■ **Potongan Teks**:
==*==
Kartini seringkali menyisipkan bonus novelet, salah satunya adalah Penari Izu karya Kawabata Yasunari yang diterjemahkan oleh Ajip Rosidi. Novelet sisipan itu saya copot dari majalah, untuk kemudian saya simpan di lemari meja belajar.

Pindahan rumah yang terjadi pada kurun waktu itu rupanya mengacaukan semua yang sudah tertata pada tempatnya. Novelet itu hilang dan sejak saat itu, saya tak pernah melihatnya lagi. Saya pernah menuliskan cerita tentang itu di sini.

Sejak menuliskannya di blog ini, beberapa orang mengomentarinya. Tapi pencarian saya masih clueless, hingga pada suatu hari saya menemukan buku terjemahan Inggrisnya di Book & Beyond. Sepertinya daya pikat versi Bahasa Inggrisnya kurang mengena buat saya. Ini saya tulis ulang kalimat pembukanya untuk perbandingan:

Versi Bahasa Indonesia:
“Ketika kukira jalan berliku-liku mendaki yang kutempuh itu mendekati puncak Gunung Amagi, hujan pun turun renyai, membuat hutan sagi nampak putih meruap naik dari kaki gunung mengejarku dari belakang.”

Versi Bahasa Inggris:
A shower swept toward me from the foot of the mountain, touching the cedar forest white, as the road began to wind up into the pass.”

Membaca terjemahan Inggrisnya, saya tidak merasakan rasa hangat yang sama seperti ketika membaca terjemahan Ajip Rosidi yang cemerlang. Yang saya cari adalah Penari Izu, bukan The Izu Dancer. Setelah mencari bertahun-tahun dan tak menemukan hasil, saya menyerah dan mulai melupakannya.
==*==
■ **Tugas yang Dikerjakan**:
[A] Jawab pertanyaan berikut berdasarkan teks tentang Penari Izu:
(i) Siapa yang menerjemahkan Penari Izu ke bahasa Indonesia?
(ii) Di mana penulis menemukan buku terjemahan Inggrisnya?
(iii) Apa judul versi Inggris yang disebut penulis?
[B] Tulis ulang bagian teks tentang Penari Izu yang dibuka dengan kata-kata "Membaca terjemahan Inggrisnya, saya" dan ditutup dengan "dan mulai melupakannya.". Ganti "cemerlang" dengan "indah".

Entri dataset
==*==
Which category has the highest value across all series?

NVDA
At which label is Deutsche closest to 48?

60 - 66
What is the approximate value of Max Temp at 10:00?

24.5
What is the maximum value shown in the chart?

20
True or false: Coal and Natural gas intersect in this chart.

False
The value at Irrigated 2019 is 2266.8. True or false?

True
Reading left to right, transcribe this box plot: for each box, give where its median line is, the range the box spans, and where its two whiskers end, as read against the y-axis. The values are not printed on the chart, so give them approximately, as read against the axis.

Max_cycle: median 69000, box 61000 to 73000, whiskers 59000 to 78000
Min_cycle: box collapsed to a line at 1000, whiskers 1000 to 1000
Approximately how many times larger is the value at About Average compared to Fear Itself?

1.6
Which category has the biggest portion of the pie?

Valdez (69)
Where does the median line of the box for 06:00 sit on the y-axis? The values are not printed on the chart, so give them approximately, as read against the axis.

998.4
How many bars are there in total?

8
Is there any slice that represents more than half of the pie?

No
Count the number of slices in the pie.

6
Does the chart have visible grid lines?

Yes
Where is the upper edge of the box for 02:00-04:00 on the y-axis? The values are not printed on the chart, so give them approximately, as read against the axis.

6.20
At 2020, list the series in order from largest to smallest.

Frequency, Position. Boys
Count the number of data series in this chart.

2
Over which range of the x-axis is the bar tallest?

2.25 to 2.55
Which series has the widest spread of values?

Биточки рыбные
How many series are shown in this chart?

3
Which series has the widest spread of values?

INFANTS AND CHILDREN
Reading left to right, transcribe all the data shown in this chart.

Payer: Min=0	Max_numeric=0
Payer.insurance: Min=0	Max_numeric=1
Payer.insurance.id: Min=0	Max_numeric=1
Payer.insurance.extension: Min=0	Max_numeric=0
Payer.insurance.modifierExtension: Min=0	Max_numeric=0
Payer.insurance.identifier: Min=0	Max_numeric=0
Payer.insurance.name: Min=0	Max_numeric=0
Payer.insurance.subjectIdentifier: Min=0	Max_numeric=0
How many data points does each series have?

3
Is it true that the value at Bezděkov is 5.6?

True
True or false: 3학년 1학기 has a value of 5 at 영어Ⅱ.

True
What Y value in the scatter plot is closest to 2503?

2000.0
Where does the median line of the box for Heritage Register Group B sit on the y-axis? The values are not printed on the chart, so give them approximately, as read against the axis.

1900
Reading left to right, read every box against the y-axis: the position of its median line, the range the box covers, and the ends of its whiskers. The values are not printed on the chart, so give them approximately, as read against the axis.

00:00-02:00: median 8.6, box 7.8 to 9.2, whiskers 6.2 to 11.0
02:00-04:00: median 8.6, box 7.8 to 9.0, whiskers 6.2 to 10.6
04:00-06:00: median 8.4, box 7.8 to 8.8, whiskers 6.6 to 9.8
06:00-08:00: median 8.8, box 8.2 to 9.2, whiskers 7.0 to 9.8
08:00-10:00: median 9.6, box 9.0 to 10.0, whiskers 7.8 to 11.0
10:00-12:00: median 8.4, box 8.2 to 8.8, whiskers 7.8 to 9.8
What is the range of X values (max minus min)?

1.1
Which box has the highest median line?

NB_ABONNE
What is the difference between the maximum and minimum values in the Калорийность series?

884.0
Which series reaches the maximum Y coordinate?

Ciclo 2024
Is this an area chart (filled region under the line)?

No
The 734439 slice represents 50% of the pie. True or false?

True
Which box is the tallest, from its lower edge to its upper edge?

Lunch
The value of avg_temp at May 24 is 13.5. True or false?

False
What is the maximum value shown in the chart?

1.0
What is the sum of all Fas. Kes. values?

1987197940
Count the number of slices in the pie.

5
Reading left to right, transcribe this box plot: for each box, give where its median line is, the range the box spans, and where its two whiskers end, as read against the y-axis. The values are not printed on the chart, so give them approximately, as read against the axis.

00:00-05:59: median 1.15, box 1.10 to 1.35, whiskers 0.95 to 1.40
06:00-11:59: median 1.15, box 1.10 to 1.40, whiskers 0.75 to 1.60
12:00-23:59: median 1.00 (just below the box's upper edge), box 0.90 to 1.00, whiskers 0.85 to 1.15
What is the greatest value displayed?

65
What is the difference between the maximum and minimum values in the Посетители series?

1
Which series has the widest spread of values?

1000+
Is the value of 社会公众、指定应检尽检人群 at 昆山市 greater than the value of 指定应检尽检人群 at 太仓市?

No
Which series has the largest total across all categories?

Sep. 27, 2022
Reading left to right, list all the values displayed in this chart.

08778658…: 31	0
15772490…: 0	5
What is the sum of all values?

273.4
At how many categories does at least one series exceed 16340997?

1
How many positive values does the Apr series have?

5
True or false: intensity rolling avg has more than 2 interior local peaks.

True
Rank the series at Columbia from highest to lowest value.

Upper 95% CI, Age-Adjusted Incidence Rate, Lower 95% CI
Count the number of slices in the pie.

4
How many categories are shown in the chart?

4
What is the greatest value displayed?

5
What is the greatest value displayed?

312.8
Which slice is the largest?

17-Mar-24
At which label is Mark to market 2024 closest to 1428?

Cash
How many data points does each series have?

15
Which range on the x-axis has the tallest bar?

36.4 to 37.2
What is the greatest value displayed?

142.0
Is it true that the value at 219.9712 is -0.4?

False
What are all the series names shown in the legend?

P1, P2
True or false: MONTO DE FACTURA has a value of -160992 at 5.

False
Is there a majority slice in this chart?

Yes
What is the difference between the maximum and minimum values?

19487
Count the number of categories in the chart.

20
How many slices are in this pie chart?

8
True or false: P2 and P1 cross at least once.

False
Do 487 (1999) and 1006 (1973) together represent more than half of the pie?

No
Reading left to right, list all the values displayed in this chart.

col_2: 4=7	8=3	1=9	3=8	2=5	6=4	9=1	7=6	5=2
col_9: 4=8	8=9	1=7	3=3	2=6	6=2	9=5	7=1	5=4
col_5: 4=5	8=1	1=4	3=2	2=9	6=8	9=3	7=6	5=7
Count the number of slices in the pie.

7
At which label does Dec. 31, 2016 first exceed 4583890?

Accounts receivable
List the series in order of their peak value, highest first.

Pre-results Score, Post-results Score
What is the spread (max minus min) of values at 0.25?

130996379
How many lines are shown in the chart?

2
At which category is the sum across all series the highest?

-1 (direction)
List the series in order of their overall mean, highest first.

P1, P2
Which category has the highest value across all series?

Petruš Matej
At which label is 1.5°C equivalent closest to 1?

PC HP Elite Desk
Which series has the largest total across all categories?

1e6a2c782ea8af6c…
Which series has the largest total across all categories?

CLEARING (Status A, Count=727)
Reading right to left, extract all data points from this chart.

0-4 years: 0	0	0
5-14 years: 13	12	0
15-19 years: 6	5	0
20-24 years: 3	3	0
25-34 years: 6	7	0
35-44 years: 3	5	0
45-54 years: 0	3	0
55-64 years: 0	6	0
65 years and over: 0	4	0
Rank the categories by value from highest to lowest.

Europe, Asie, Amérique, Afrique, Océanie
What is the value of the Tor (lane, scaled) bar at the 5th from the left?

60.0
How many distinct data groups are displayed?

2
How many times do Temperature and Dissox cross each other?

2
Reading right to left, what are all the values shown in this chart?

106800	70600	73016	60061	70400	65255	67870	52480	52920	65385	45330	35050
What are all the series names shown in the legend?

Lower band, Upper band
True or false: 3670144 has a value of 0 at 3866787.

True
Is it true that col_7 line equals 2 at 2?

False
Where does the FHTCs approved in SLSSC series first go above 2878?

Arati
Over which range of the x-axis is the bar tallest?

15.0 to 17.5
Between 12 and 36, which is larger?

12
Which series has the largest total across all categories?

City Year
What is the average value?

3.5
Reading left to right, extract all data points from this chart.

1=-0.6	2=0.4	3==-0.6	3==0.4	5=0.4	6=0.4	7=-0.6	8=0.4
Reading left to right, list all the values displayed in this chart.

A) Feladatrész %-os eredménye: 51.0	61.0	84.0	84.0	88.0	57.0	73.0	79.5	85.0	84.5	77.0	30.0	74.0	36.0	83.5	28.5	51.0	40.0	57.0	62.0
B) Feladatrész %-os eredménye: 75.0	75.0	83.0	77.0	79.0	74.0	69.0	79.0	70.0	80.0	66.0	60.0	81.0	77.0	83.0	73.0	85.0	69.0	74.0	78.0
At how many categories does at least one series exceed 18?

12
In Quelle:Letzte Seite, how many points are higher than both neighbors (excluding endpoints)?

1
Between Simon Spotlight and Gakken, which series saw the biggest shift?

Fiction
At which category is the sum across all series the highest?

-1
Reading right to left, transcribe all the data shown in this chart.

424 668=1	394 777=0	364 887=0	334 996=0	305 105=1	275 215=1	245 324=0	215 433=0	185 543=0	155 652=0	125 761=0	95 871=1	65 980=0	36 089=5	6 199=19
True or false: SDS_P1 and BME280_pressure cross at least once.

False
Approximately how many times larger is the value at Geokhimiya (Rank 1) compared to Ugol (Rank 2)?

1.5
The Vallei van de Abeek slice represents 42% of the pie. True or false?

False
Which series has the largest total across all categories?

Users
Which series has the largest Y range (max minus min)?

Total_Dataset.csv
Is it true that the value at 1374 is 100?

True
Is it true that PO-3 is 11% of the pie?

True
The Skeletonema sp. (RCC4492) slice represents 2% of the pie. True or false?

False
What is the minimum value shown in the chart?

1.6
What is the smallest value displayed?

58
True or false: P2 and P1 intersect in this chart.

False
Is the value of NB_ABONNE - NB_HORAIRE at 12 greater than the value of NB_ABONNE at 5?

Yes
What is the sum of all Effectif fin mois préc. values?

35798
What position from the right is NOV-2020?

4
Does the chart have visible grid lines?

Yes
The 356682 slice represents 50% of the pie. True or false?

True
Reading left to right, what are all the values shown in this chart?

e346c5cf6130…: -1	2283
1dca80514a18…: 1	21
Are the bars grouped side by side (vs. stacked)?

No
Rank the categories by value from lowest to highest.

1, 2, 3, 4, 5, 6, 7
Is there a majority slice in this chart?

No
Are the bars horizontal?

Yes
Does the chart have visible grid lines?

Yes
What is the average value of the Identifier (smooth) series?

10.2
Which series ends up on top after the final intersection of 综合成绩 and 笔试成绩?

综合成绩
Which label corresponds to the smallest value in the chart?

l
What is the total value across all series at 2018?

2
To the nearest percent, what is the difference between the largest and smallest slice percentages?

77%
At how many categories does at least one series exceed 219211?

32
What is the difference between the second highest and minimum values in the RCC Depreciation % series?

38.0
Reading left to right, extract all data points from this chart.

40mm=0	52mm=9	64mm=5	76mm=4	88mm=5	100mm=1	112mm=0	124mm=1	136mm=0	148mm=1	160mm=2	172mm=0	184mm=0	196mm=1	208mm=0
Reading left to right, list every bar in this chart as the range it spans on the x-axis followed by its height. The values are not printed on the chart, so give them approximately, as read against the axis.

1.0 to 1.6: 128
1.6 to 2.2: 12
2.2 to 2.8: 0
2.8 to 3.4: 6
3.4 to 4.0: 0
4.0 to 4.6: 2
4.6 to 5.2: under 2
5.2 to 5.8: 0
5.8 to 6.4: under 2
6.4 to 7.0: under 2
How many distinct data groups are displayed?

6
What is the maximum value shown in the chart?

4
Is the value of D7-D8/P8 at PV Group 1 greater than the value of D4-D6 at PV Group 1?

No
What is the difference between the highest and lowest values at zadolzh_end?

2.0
==*==
■ **Jawaban Tiap Tugas**:
[A]
(i) Ajip Rosidi
(ii) Di Book & Beyond
(iii) The Izu Dancer

[B]
Membaca terjemahan Inggrisnya, saya tidak merasakan rasa hangat yang sama seperti ketika membaca terjemahan Ajip Rosidi yang indah. Yang saya cari adalah Penari Izu, bukan The Izu Dancer. Setelah mencari bertahun-tahun dan tak menemukan hasil, saya menyerah dan mulai melupakannya.